Our results show that the serum apelin in diabetic patients was significantly lower than that in non-diabetic controls, which is different from the results of most other studies, which showed increased serum apelin levels in type 2 diabetes mellitus [13], and in Type 2 diabetes with diabetic peripheral neuropathy [26], proliferative diabetic retinopathy [27] and coronary artery stenosis [28]. However, decreased serum apelin levels were also observed in Type 2 diabetes, especially in newly diagnosed and untreated patients [23, 29]. This can be explained by that apelin regulates insulin sensitivity and enhances brown adipogenesis in different tissues associated with diabetes [30]. In fact, insulin stimulates apelin synthesis and release in adipocytes, and plasma apelin level markedly increases in obesity associated with insulin resistance and hyperinsulinemia [31]. A hypothesis has been proposed that high apelin levels in people with type 2 diabetes might be a compensatory mechanism for decreased insulin sensitivity [32]. Considering that most patients with type 2 diabetes are thin after disease onset, resulting in reduced size of adipose tissue, which may be associated with low serum Apelin. Our study showed slight but not significant negative correlation of serum apelin with BMI of patients, and this may provide a clue about the decreased serum apelin in T2DM patients.

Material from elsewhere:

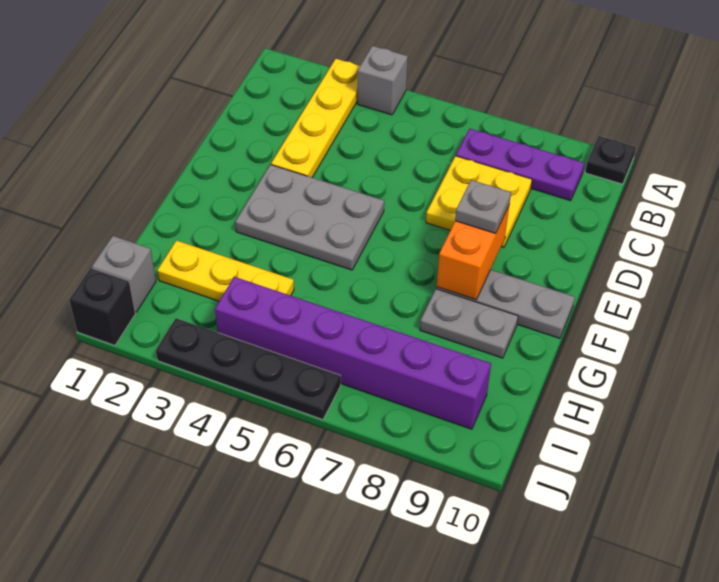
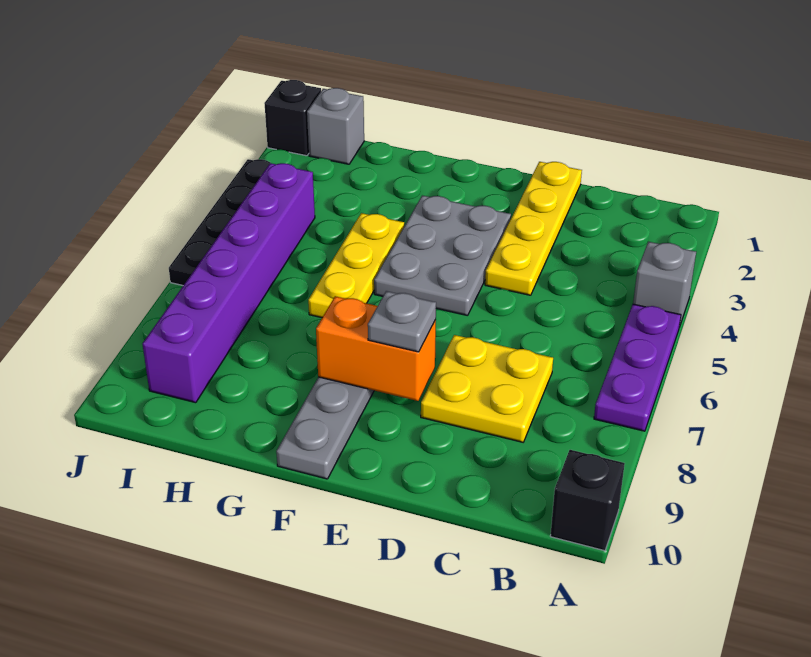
yellow 1x4 plate [271,59,360,177] -> yellow 1x4 plate turned to [485,162,582,295]
black 1x1 plate [585,136,636,184] -> black 1x1 brick [550,450,625,551]
purple 1x3 plate [456,129,584,201] -> purple 1x3 plate moved to [594,304,681,431]
grey 1x2 plate [420,289,518,358] -> none
yellow 1x3 plate [157,241,294,301] -> yellow 1x3 plate moved to [308,213,404,318]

We proved that serum apelin could determine MCI in patients with T2DM. However, the study is limited because all study subjects were Chinese population. Further validation of the findings in other ethnic groups is needed.

Conclusion

In this study, it is concluded that serum apelin levels significantly reduce in T2DM-MCI patients as compared to T2DM-nonMCI patients. Apelin could be serve as independent biomarker for T2DM-associated cognitive impairment for early diagnosis. It could be considered among therapeutic agents used in the prevention of cognitive impairment and in the prevention or reduction of its critical complications. Although large scale evaluation for these candidates is required, our study provide informatics insights for T2DM-MCI detection. Serum apelin can be a powerful tool for the evaluation of cognitive impairment diseases.